Why Does Monero (XMR) Have Value?
Investors should note that Monero is also rare among major cryptocurrencies as it does not have a fixed supply. This means that, unlike Bitcoin, which guarantees that only 21 million bitcoins will be mined, Monero is programmed to continually create new XMRs.
According to Monero's software rules, the rewards for new blocks will never drop to zero. (After May 2022, block rewards are scheduled to be fixed at 0,6 XMR per block.)
At that time, about 18,4 million XMRs are expected to have been issued.
However, as the provision of XMR is known and users can prove ownership of their coins, XMR can serve as a form of value in a similar way to BTC.
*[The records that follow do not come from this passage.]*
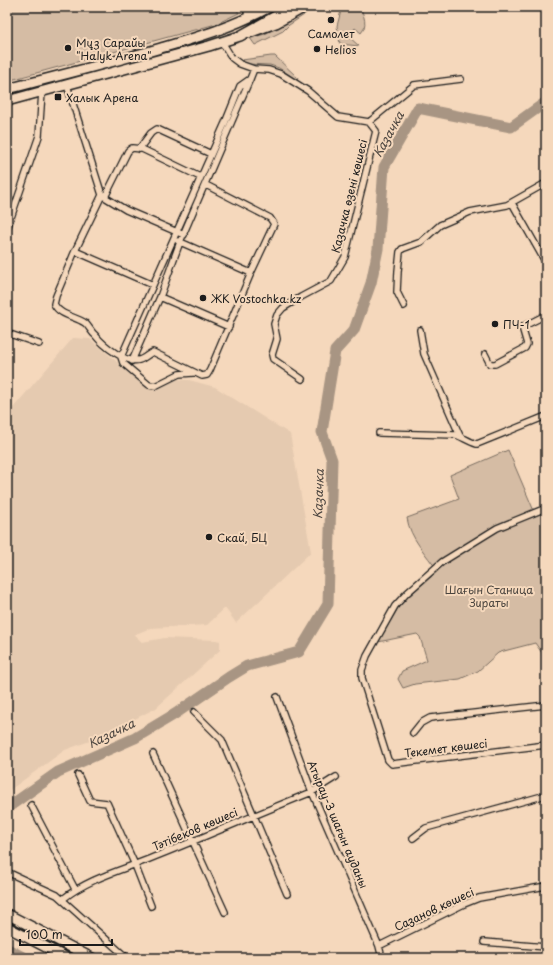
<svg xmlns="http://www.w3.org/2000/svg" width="553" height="965" font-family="'Playpen Sans',sans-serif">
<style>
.built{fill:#e5cab0}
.green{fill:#d5bca4;stroke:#786c60}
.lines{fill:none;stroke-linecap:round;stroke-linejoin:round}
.canal{stroke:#a89583;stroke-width:6}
.river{stroke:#a89583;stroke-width:11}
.street-casing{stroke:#1c1c1c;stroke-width:8}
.secondary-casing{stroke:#1c1c1c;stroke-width:11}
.primary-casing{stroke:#1c1c1c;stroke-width:12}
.street{stroke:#f5d8bc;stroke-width:5.5}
.secondary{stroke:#f5d8bc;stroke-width:8}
.primary{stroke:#f5d8bc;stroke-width:9}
.poi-dot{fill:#1c1c1c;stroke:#f5d8bc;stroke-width:1.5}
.labels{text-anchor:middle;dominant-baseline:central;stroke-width:4;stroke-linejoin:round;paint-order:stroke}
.poi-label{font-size:11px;fill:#1c1c1c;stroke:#f5d8bc;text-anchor:start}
.street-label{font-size:11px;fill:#1c1c1c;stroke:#f5d8bc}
.park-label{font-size:11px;fill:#4a443e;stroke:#f5d8bc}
.water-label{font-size:12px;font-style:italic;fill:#4d4640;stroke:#f5d8bc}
</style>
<rect width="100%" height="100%" fill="#f5d8bc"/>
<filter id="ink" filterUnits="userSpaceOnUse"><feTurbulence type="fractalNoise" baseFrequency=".025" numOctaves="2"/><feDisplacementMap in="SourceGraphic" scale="8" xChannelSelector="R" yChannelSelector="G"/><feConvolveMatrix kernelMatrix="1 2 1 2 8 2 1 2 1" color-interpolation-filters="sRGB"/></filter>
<g filter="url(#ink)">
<path class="built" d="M73,338L90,339L143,384L175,379L189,380L215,387L290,434L311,552L236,623L225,608L207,625L150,628L134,635L142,642L165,638L216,640L220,641V650L156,708L98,738L65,750L7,792V415Z"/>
<path class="green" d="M7,7H235L239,13L216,24L7,81Z
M342,7H360C364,16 368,25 361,33L355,28L348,36L359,46L340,44L337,26Z
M303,12L304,15L289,25L283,31L255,45L250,38L265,34Z
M271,56H275L298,78L297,80L279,68L270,65L246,64L242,60Z
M508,450L534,511H546V661L543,660L542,653L535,643L504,651L498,653L478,671L460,679L415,684L403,688L398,679L402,671L427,660L420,637L417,634L378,642L401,603L438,571C426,554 410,538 407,518L459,499L450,475Z
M7,918L88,958H78L7,922Z"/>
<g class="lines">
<path class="canal" d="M7,946L30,958"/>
<path class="river" d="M7,808L58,772L135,738L175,714L229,677L247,666L299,652L328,604L332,460L322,432L335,351L354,330L371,283L378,249L384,167L418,108L511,127L546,102"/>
<g class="street-casing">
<path id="street" d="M222,42L232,58L240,64L254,69L269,70L281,74L308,91L338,117L369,122L376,131L345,257L331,281L301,297L283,308L277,315L274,324L277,339L272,355L273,359L302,379
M67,85L102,195L75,251L56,296L54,304C60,316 75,316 85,323C89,326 91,332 95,335C103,345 126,364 139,360C144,359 148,354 153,352L202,376L207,375L210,370L251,273L274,224L270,218L206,185
M369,122L414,85L461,79
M139,149L151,133L157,129L211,154
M103,196L126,210L184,235
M105,197L128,151L132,148L142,149L200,177
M512,203L546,263
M7,229L39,136L42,92
M178,241L251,273
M75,251L153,285
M160,297L229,327
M404,306L397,292L398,271L400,252L402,249L421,242L440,225L470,212L507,205L546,183
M420,330L424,354L460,436
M7,333L39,344
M485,354L490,364H495L525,348L527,344L522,327L546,315
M132,361L160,297L180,242L250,79L254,69
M193,373L179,374L155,386L149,385L123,363L121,357L225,123L240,86L250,79
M379,433L456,435C463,437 469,442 477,444L546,416
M546,508L497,528L442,562L407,593L395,606L367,656L362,670V678L388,760L392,764L546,745
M277,697L312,792L379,946L382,958
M194,712L222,740L287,894
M413,733L421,723L430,718L546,705
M153,754L225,912
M78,775L90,801L107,803L135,865L151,906
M31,805L75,889
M413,838L426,828L546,795
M7,872L57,895L127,958
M63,899C89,878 123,870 154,857C207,836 259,813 312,792L336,777
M484,942L546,947
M379,946L464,904L479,898L546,886"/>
</g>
<g class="secondary-casing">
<path id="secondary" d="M250,33L277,23L306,7"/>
</g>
<g class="primary-casing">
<path id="primary" d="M249,12L255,7
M7,89C58,76 110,63 161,48C198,37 236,26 269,7
M7,101L209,46L240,36L292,7
M7,914L92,958
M7,927L67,958"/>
</g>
<use href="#street" class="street"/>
<use href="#secondary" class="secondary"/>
<use href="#primary" class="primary"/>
</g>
</g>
<g class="poi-dot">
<circle cx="331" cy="20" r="4"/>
<circle cx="68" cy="48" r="4"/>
<circle cx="317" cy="49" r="4"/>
<rect x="54" y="93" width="8" height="8" rx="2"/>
<circle cx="203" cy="298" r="4"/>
<circle cx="495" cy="324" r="4"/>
<circle cx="209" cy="537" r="4"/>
</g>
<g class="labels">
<g class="poi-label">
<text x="331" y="33" text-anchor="middle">Самолет</text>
<text x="76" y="42">Мұз Сарайы<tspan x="76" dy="13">"Halyk Arena"</tspan></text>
<text x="325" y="49">Helios</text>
<text x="66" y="97">Халык Арена</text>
<text x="211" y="298">ЖК Vostochka.kz</text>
<text x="503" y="324">ПЧ-1</text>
<text x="217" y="537">Скай, БЦ</text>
</g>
<g class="street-label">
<text transform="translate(349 196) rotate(-76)">Казачка өзені көшесі</text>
<text transform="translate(446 748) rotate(-7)">Текемет көшесі</text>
<text transform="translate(338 824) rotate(67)">Атырау-3 шағын ауданы</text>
<text transform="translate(195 829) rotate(-23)">Тәтібеков көшесі</text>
<text transform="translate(434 909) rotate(-25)">Сазанов көшесі</text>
</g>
<g class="park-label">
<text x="489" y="589">Шағын Станица<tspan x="489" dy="13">Зираты</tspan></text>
</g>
<g class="water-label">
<text transform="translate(388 134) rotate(-61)">Казачка</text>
<text transform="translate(318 494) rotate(-88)">Казачка</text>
<text transform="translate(111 733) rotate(-26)">Казачка</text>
</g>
</g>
<rect width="553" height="965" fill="none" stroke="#f5d8bc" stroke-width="24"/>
<rect x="12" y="12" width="529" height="941" fill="none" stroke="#1c1c1c" stroke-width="1.5" filter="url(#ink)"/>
<path d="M20 939v6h92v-6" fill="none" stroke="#1c1c1c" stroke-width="2"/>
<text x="26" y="939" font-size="12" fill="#1c1c1c" stroke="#f5d8bc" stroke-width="3" paint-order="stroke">100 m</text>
</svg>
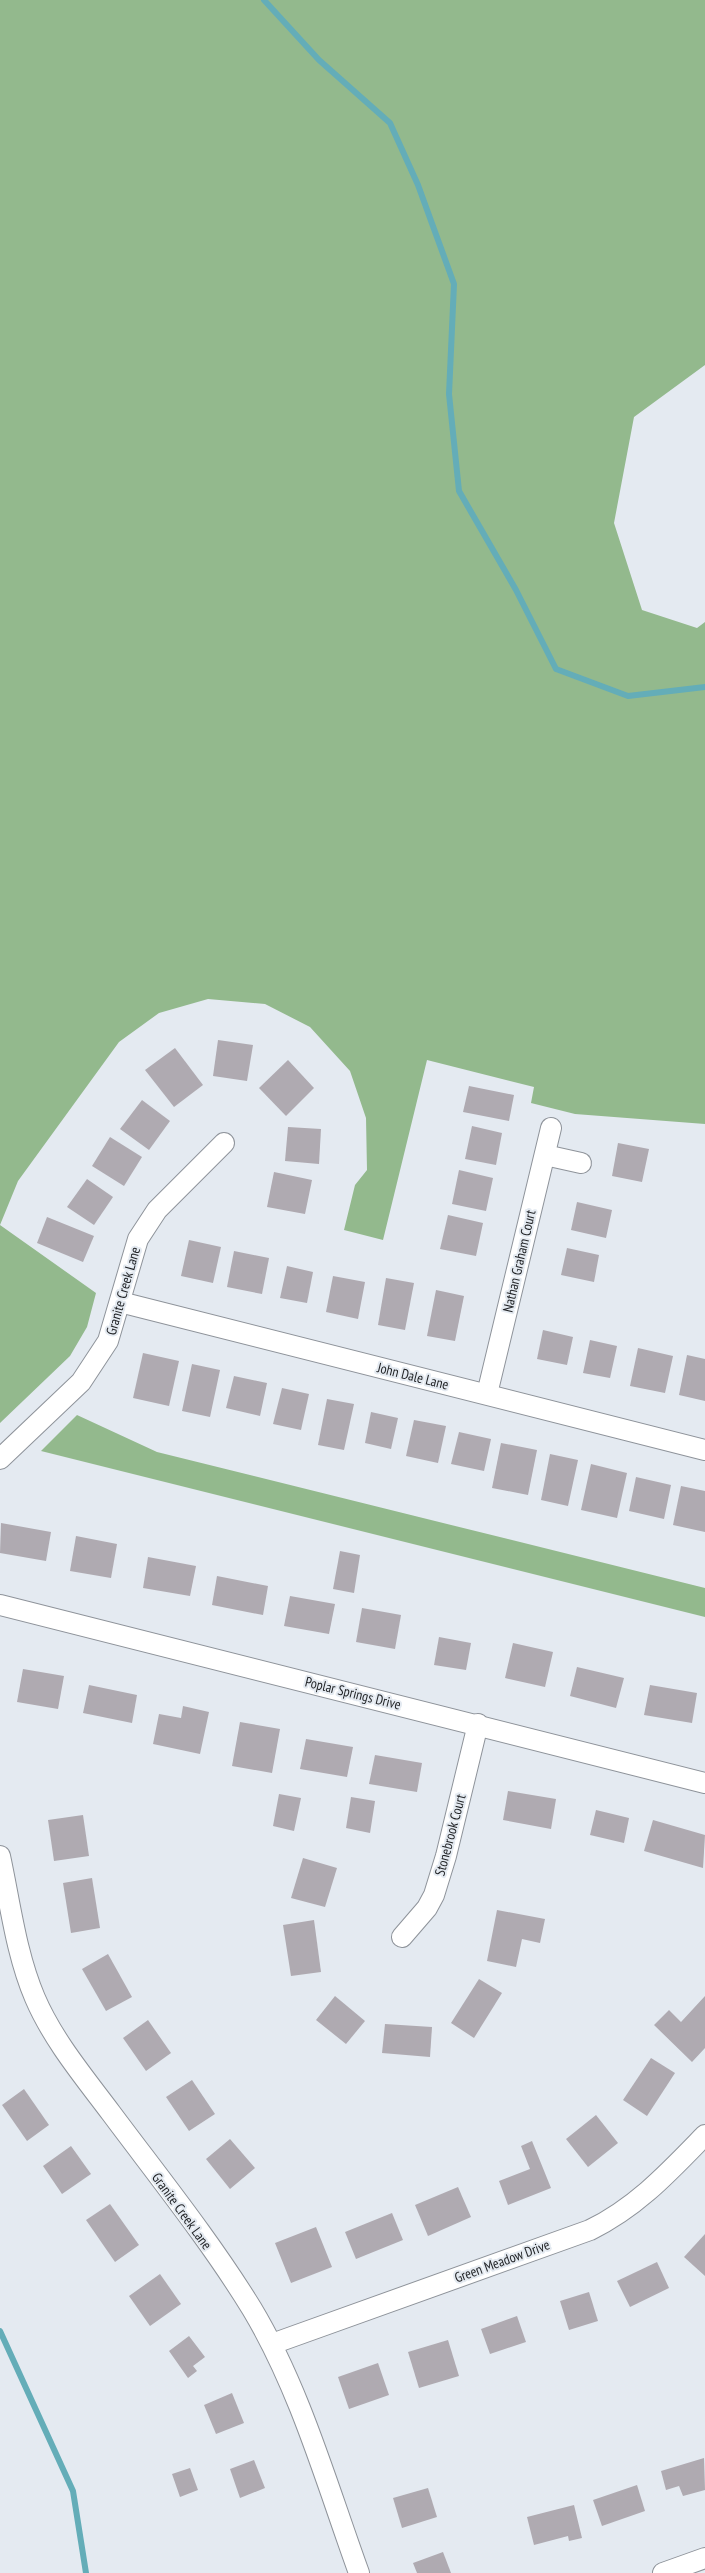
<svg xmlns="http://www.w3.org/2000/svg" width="705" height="2573" font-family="'PT Sans Narrow',sans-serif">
  <rect width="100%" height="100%" fill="#e4eaf1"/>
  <g fill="#93b98d">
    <path d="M0,0H705V365L634,417L614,523L642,610L697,628L705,622V1124L575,1114L531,1103L534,1087L427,1060L383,1240L344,1230L355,1185L367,1170L366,1118L350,1071L310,1027L265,1004L208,999L159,1013L119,1042L18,1181L0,1225L96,1293L87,1327L70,1356L0,1423Z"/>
    <path d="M77,1415L157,1452L705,1588V1617L41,1451Z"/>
  </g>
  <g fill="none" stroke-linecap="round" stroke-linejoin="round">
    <g stroke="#64adb8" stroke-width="6">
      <path d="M264,0L319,60L390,123L418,185L454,284L449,394L459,491L516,590L556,669L628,696L705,687"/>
      <path d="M0,2331L73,2491L86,2573"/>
    </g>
  </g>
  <g fill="#afaab1">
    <path d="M218,1040L253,1045L247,1081L213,1076Z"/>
    <path d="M175,1048L203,1085L174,1107L145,1070Z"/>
    <path d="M288,1060L314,1088L286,1116L259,1088Z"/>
    <path d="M469,1086L514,1095L509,1121L463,1112Z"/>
    <path d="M142,1100L170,1121L149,1150L120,1129Z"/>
    <path d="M472,1126L502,1133L496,1165L465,1159Z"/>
    <path d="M288,1127L321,1129L319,1164L285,1161Z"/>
    <path d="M110,1137L142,1157L124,1186L92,1166Z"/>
    <path d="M618,1143L649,1149L642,1182L612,1176Z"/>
    <path d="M459,1170L493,1178L486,1211L452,1204Z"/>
    <path d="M274,1172L312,1180L305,1214L267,1207Z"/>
    <path d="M87,1179L113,1197L94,1225L67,1207Z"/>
    <path d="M577,1202L612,1210L606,1238L571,1230Z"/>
    <path d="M448,1215L483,1223L476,1256L440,1249Z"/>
    <path d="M47,1217L94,1236L83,1262L37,1243Z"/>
    <path d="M189,1240L221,1247L213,1283L181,1276Z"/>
    <path d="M567,1248L599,1255L594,1282L561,1275Z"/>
    <path d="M234,1251L269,1258L262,1294L227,1287Z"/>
    <path d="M287,1266L313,1272L307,1303L280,1298Z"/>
    <path d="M333,1276L365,1282L358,1319L326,1312Z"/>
    <path d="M386,1278L414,1283L405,1330L378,1325Z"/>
    <path d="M436,1290L464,1296L455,1341L427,1336Z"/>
    <path d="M543,1330L573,1337L567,1365L537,1359Z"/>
    <path d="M590,1340L617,1346L610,1378L583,1373Z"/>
    <path d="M638,1348L673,1356L665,1393L630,1386Z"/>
    <path d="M143,1353L179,1361L169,1406L133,1398Z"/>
    <path d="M687,1355L705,1359V1401L679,1395Z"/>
    <path d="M192,1364L220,1370L210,1417L182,1411Z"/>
    <path d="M234,1376L267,1383L260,1416L226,1408Z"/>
    <path d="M282,1388L309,1394L301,1430L273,1424Z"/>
    <path d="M327,1399L354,1404L344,1450L318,1445Z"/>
    <path d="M371,1412L398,1418L391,1449L365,1443Z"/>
    <path d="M414,1420L446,1426L438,1463L406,1456Z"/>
    <path d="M459,1432L491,1439L484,1471L451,1464Z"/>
    <path d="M501,1443L537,1450L528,1495L492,1488Z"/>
    <path d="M550,1454L578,1460L568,1506L541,1500Z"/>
    <path d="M591,1464L627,1473L617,1518L581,1510Z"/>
    <path d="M636,1477L671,1485L664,1519L629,1511Z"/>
    <path d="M681,1486L705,1491V1532L673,1525Z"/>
    <path d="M1,1523L51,1532L46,1561L0,1553Z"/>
    <path d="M76,1536L117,1544L111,1578L70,1571Z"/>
    <path d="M340,1551L360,1555L354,1593L333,1589Z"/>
    <path d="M148,1557L196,1566L190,1596L143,1588Z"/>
    <path d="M217,1576L268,1586L263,1615L212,1605Z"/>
    <path d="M290,1596L335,1604L329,1634L284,1626Z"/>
    <path d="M362,1608L401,1615L395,1649L356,1642Z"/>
    <path d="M439,1637L471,1643L466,1670L434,1665Z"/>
    <path d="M513,1643L553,1652L545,1687L505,1678Z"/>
    <path d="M577,1667L624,1678L616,1708L570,1696Z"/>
    <path d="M23,1669L64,1676L58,1709L17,1702Z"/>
    <path d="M89,1685L137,1695L132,1723L83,1713Z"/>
    <path d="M650,1685L697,1693L692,1723L644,1715Z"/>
    <path d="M183,1706L209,1712L200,1754L153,1744L159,1714L181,1718Z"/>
    <path d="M240,1722L280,1729L272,1773L232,1766Z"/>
    <path d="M306,1739L353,1747L347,1777L300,1769Z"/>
    <path d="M375,1755L422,1763L417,1792L369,1784Z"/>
    <path d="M508,1791L556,1799L551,1829L503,1820Z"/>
    <path d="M279,1794L301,1798L294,1831L273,1826Z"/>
    <path d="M351,1797L375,1801L370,1833L346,1828Z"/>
    <path d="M596,1810L629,1818L624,1843L590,1835Z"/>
    <path d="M83,1815L89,1856L54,1861L48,1820Z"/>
    <path d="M653,1820L705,1835L703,1868L644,1851Z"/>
    <path d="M303,1858L337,1868L325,1907L291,1898Z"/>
    <path d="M92,1878L100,1928L71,1933L63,1883Z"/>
    <path d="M497,1910L545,1919L540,1943L522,1939L516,1967L487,1961Z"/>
    <path d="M314,1920L321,1972L291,1976L283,1925Z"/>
    <path d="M108,1954L132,1997L106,2011L82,1969Z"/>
    <path d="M479,1979L502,1993L474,2038L451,2023Z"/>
    <path d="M335,1996L365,2021L346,2044L316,2020Z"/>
    <path d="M705,1996V2048L692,2062L654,2025L669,2010L681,2022Z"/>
    <path d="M148,2020L171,2053L146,2071L123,2038Z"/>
    <path d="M385,2024L432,2027L430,2057L382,2053Z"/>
    <path d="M651,2058L675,2073L647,2116L623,2100Z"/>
    <path d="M192,2080L215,2114L189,2131L166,2097Z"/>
    <path d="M24,2089L49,2125L27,2141L2,2105Z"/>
    <path d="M596,2115L618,2143L588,2167L566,2139Z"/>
    <path d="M230,2139L255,2168L230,2189L206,2159Z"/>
    <path d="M532,2141L551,2188L508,2205L499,2181L530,2169L521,2146Z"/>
    <path d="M71,2146L91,2174L62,2194L43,2166Z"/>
    <path d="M458,2187L471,2217L428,2236L415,2205Z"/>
    <path d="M110,2204L139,2245L115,2262L86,2220Z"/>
    <path d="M392,2213L403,2240L356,2259L345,2232Z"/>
    <path d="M316,2227L332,2267L291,2283L275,2243Z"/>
    <path d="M705,2234V2276L684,2257Z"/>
    <path d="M657,2262L669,2288L630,2307L617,2281Z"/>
    <path d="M160,2274L181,2304L150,2326L129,2296Z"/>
    <path d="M589,2292L598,2321L569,2330L560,2301Z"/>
    <path d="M517,2316L526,2342L490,2354L481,2329Z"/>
    <path d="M189,2336L205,2357L193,2366L197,2371L188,2378L169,2351Z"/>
    <path d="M448,2340L459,2376L419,2388L408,2352Z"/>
    <path d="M378,2363L389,2395L349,2409L338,2377Z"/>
    <path d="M232,2393L244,2423L216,2434L204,2405Z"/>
    <path d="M704,2458L705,2490L683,2496L679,2486L666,2490L661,2471Z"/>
    <path d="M254,2460L265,2488L240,2498L230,2469Z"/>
    <path d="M190,2468L198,2490L180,2497L172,2474Z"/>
    <path d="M637,2485L645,2511L602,2526L593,2500Z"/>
    <path d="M428,2488L437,2517L402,2528L393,2498Z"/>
    <path d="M574,2505L582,2538L569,2541L568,2536L534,2545L527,2517Z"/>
    <path d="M443,2552L451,2573H417L413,2563Z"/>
  </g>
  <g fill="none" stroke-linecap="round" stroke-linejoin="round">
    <defs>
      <g id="minor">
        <path d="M545,1155L581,1163"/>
        <path d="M120,1302L705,1450"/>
        <path d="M487,1394L551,1128"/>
        <path d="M0,1459L81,1382L108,1341L138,1239L157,1210L224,1143"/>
        <path d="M0,1605L705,1783"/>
        <path d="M0,1856C10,1902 16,1954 35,1998C53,2040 84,2077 111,2113C158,2176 211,2242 252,2309C300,2389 327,2485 359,2573"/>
        <path d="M402,1937L427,1908L434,1895L446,1856L478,1724"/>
        <path d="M272,2344L590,2230C637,2207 669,2172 705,2135"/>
        <path d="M663,2573L705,2558"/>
      </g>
    </defs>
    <use href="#minor" stroke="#8e939a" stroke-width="22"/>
    <use href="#minor" stroke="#fff" stroke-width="20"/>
  </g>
  <g text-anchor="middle" stroke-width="4" stroke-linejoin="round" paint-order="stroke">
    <g font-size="14" fill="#1e2023" stroke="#e4eaf1">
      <text transform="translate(519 1261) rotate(-77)" y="5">Nathan Graham Court</text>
      <text transform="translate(123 1291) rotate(-74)" y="5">Granite Creek Lane</text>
      <text transform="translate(413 1376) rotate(14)" y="5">John Dale Lane</text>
      <text transform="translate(353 1693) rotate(14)" y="5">Poplar Springs Drive</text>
      <text transform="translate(450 1835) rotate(-75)" y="5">Stonebrook Court</text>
      <text transform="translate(182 2211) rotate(54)" y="5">Granite Creek Lane</text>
      <text transform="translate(502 2261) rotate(-20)" y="5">Green Meadow Drive</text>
    </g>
  </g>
</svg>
Still, investors and traders should note that the XMR money supply will continue to grow, meaning it may not be as well suited to acting as a savings mechanism.
Price of Monoro XRM?
Why Use Monero (XMR)?
The big reason for learning to use Monero could be your privacy. Since transactions cannot be easily tracked on your blockchain, users can more freely exercise their ability to send and accept encryption on all types of transactions.
In addition to being safe and untraceable, this makes XMR fungible. This means that companies cannot reject XMR because they may be involved in questionable activities.
Likewise, investors who believe that cryptocurrency users will eventually demand more privacy may find it a valuable addition to their portfolio.
In addition, XMR can be attractive to any user who wants to push the boundaries of cryptocurrency cryptography, paving the way for cash systems that allow individuals around the world to save and pay without being oppressed.